The primary goal of peacemaking is conflict resolution. Incorporating a variety of techniques to resolve disputes, peacemaking tries to get the fighting parties to work out their differences rather than resort to military force. UPF and the NFP have focused in these areas with the peace federation working mainly in civil society while the Family Party has been working in the political arena. Some of the main projects in this area include: the World Peace Tours, the South Asia peace Initiative (SAPI), leadership and good governance seminars, inter-religious conferences, reconciliation picnics and inter-ethnic community service programs. Highlighting these will be the main focus of this book and will be covered in the section, “Peacemaking: Parallel Tracks.” The following chapter, “Supporting the Peace Process,” let’s some of the Nepalese leaders who have participated in our programs speak for themselves.

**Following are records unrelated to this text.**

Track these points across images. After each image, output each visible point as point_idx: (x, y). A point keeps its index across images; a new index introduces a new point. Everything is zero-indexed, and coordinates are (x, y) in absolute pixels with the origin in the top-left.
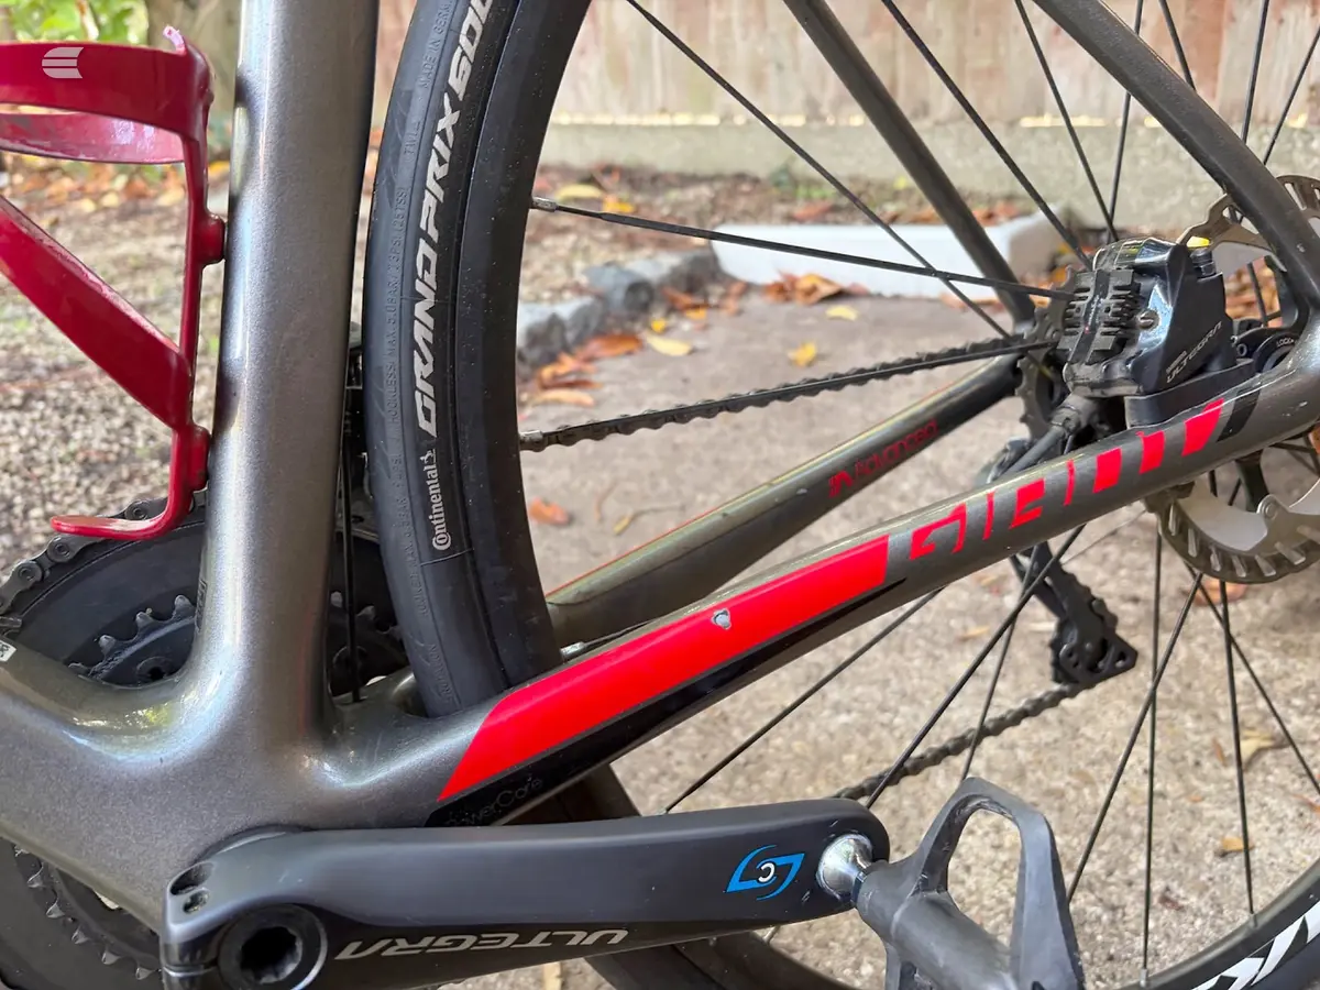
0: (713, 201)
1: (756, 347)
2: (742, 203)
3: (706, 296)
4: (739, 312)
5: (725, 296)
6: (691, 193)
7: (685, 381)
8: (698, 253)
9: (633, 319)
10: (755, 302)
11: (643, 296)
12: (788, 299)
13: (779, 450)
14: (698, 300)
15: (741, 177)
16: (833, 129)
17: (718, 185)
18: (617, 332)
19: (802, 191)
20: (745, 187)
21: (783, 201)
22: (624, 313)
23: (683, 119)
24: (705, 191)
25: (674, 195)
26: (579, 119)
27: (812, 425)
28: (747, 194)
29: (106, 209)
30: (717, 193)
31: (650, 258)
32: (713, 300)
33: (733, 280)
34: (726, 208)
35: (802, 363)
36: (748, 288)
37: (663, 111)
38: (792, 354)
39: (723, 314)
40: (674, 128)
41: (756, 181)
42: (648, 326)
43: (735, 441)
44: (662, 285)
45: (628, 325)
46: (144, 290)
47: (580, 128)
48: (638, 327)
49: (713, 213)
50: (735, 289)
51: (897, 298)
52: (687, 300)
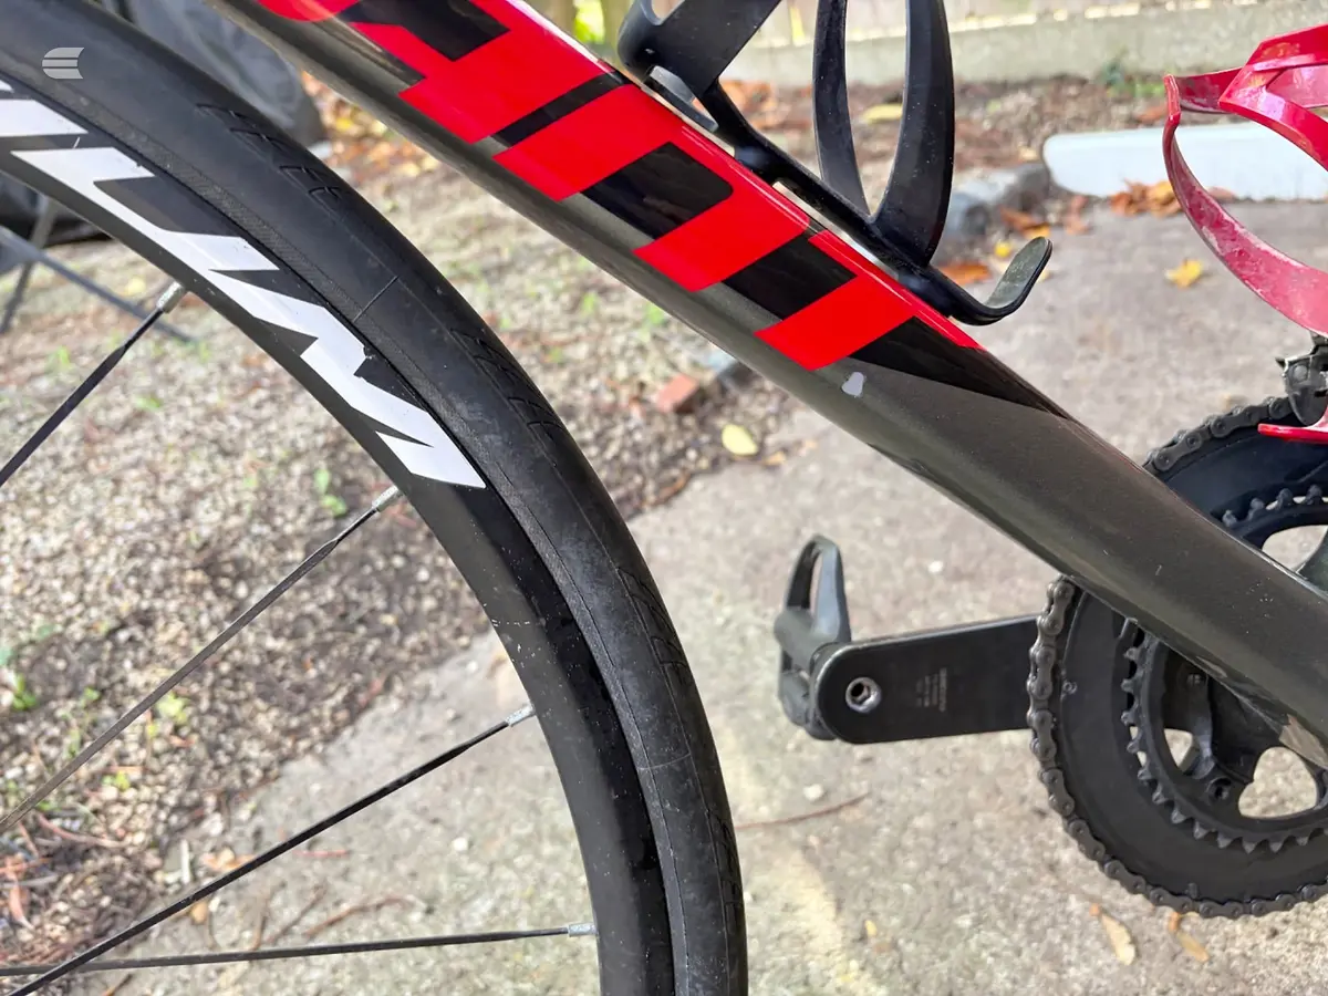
0: (1038, 108)
1: (1120, 267)
2: (1072, 109)
3: (1044, 213)
4: (1089, 230)
5: (1065, 212)
6: (1009, 103)
7: (1051, 309)
8: (1031, 168)
9: (972, 245)
10: (1103, 218)
11: (980, 220)
12: (1141, 211)
13: (1188, 384)
14: (1036, 219)
15: (1062, 79)
16: (1172, 15)
17: (1038, 91)
18: (958, 259)
19: (1139, 88)
20: (1072, 91)
21: (1119, 101)
22: (963, 239)
23: (993, 22)
24: (1024, 100)
25: (995, 107)
26: (875, 34)
27: (1218, 354)
28: (1075, 98)
29: (429, 172)
30: (1040, 99)
31: (982, 177)
32: (1052, 218)
33: (1070, 195)
34: (1053, 116)
35: (1185, 283)
36: (1089, 202)
37: (971, 14)
38: (1170, 275)
39: (1068, 232)
40: (983, 32)
41: (1082, 82)
42: (989, 251)
43: (1134, 374)
44: (999, 206)
45: (967, 251)
46: (497, 250)
47: (877, 43)
48: (977, 252)
49: (1041, 122)
50: (1076, 203)
51: (1270, 201)
52: (1025, 220)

Peacebuilding works to create a culture of peace in the society at all levels, promoting non-violent strategies as legitimate means to address differences and disagreements. Here too UPF has made important contributions. Character education program are taught in school, colleges and universities, women’s micro-finance projects have been launched, young couples are given marriage preparation and family-life courses. UPF and its affiliated organizations operate orphanages, schools, businesses, a trekking company, a travel agency and a weekly newspaper and have on-going international student exchange programs and religious pilgrimages to Nepal. The chapter, “Peacebuiding: Civil Society Initiatives” touches on some of this programs.

Finally, “Our Next Steps” looks at ways to move forward. Essential to overcoming the current impasse, we must find a way to bring the communist and democratic forces together. We must look at the strengths and weaknesses of each system through a new philosophy called “Headwing Democracy.” It is hoped this may lay the groundwork for writing a new constitution building consensus and creating the right set of priorities to help build a new Nepal.